TASK INPUTS section start
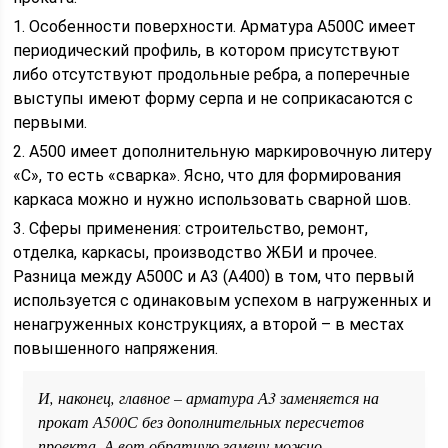
1. Особенности поверхности. Арматура А500С имеет
периодический профиль, в котором присутствуют
либо отсутствуют продольные ребра, а поперечные
выступы имеют форму серпа и не соприкасаются с
первыми.
2. А500 имеет дополнительную маркировочную литеру
«С», то есть «сварка». Ясно, что для формирования
каркаса можно и нужно использовать сварной шов.
3. Сферы применения: строительство, ремонт,
отделка, каркасы, производство ЖБИ и прочее.
Разница между А500С и А3 (А400) в том, что первый
используется с одинаковым успехом в нагруженных и
ненагруженных конструкциях, а второй – в местах
повышенного напряжения.
И, наконец, главное – арматура А3 заменяется на
прокат А500С без дополнительных пересчетов
проекта. А вот обратную замену можно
TASK INPUTS section end
Would you write each entry out again exactly, omitting the images?

* _RESPONSE AREA_
1. Особенности поверхности. Арматура А500С имеет
периодический профиль, в котором присутствуют
либо отсутствуют продольные ребра, а поперечные
выступы имеют форму серпа и не соприкасаются с
первыми.
2. А500 имеет дополнительную маркировочную литеру
«С», то есть «сварка». Ясно, что для формирования
каркаса можно и нужно использовать сварной шов.
3. Сферы применения: строительство, ремонт,
отделка, каркасы, производство ЖБИ и прочее.
Разница между А500С и А3 (А400) в том, что первый
используется с одинаковым успехом в нагруженных и
ненагруженных конструкциях, а второй – в местах
повышенного напряжения.
И, наконец, главное – арматура А3 заменяется на
прокат А500С без дополнительных пересчетов
проекта. А вот обратную замену можно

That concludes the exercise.